— Assignment A —
In the forum post about explaining computer problems to beginners, what did the writer find was wrong with the son's computer?
— Assignment B —
Keep writing the forum post about explaining computer problems to beginners, starting after its final sentence.

═══ Text shown ═══

Not garbage... "curriculum"...

I have the same flaw as you Spec..... When I explain something to a newbie.. I can guarantee that its like I'm explaining rocket science to a two year old.... I should know better...

Here's a scenario...

My son came to me one day and told me his computer wouldn't start!!

I went to his room to find the Bios screen in fail mode..
On inspection I found the CMOS battery deader than a doornail!!

I went back down to him ( and here's the thing )
" Your CMOS battery is flat"..
He said "Okay! what does that mean.."
I said " Your CMOS battery is flat"..
He said "Okay! what does that mean.."
I said " Your CMOS battery is flat"..
Yada yada yada.
He said "You can repeat CMOS to me all day long, I haven't a clue what that is."

What I thought everyone must know, well sometimes they don't...

Eric's right... In most cases we must assume no / little knowledge.. Even if they are building a replacement human brain...

═══ Recorded information ═══

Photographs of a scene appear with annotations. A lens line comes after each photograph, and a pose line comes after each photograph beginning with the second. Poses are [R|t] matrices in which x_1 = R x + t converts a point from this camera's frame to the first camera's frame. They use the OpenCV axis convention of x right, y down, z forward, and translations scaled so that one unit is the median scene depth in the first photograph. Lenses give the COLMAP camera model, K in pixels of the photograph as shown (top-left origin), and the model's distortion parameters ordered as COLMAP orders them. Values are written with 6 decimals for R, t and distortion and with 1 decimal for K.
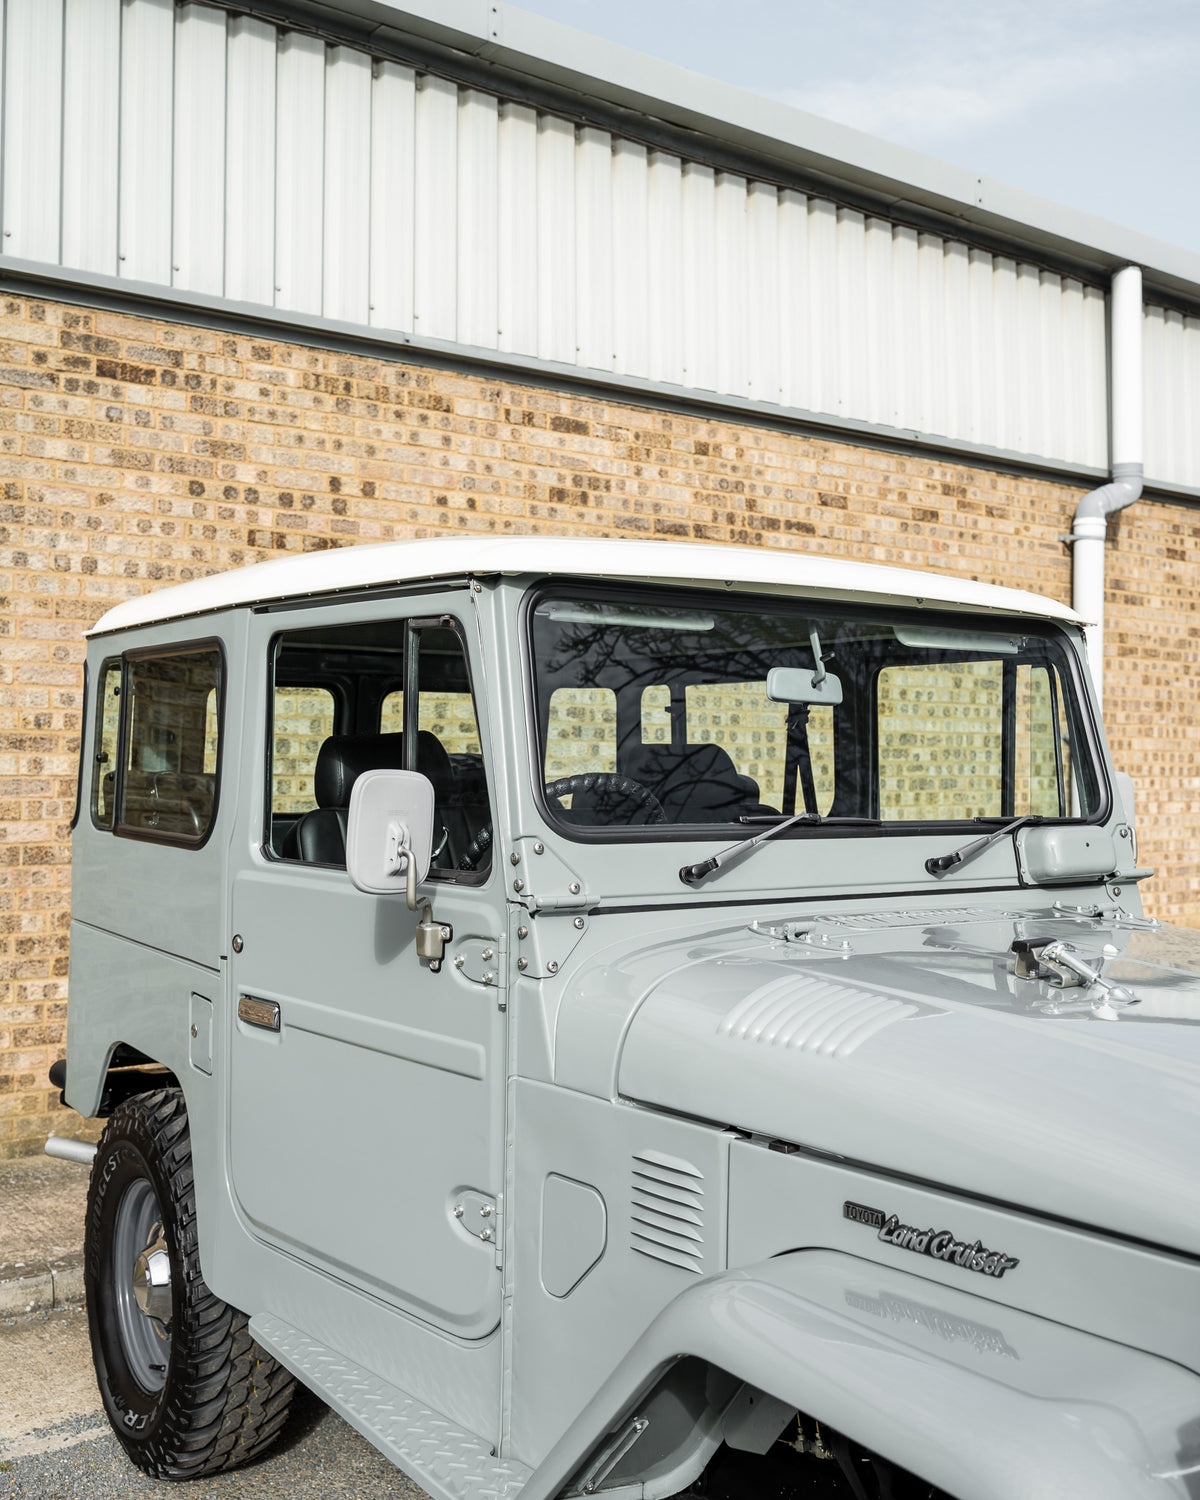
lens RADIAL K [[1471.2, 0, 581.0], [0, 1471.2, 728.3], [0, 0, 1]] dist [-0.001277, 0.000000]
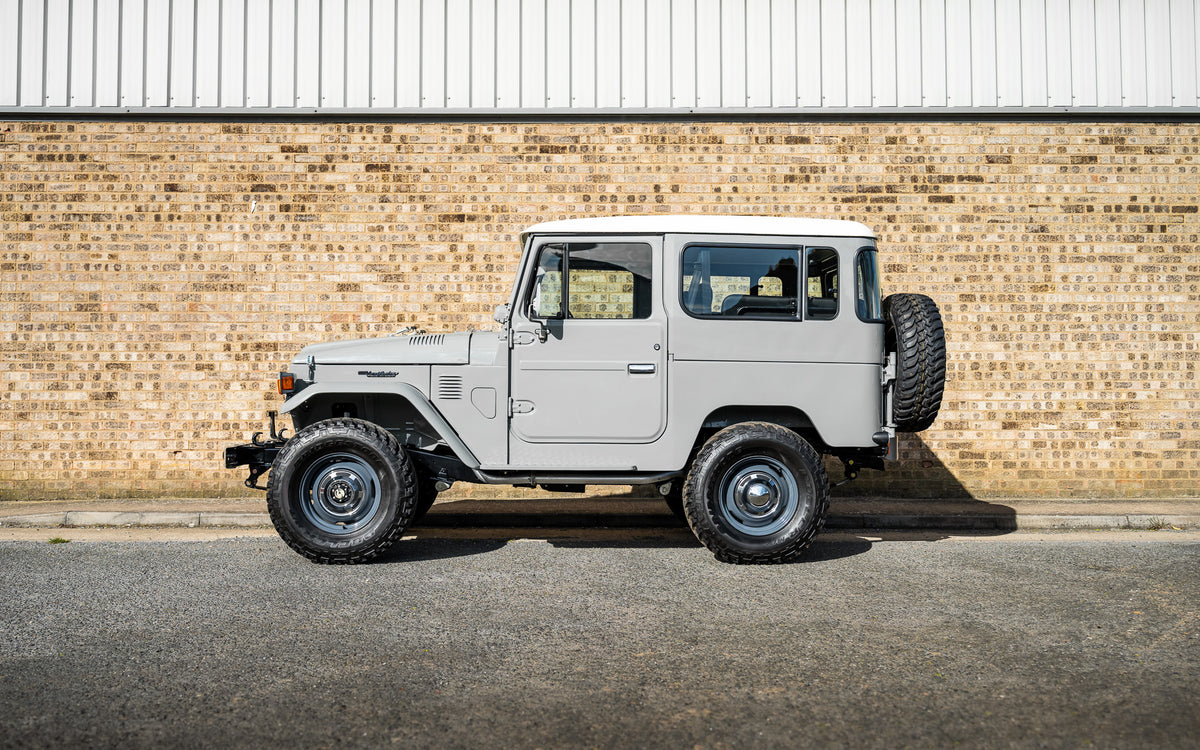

═══

— Exercise result A —
The CMOS battery was dead.

— Exercise result B —
Rather what I have dealt with as well only the problem with dealing with adults online is too many feel that since they have spent years of their life on a computer that means they know more about them than than anyone else including an actual computer tech so blustering fits of stupidity come out like someone declaring that because they spent the last 20 years of their life playing candy crush and are now at level 900 they obviously know more than you do for your 3 - 4 years of being a computer technician, who doesn't even play candy crush, and thusly no one else should ever listen to you about anything you say regarding computer related service work.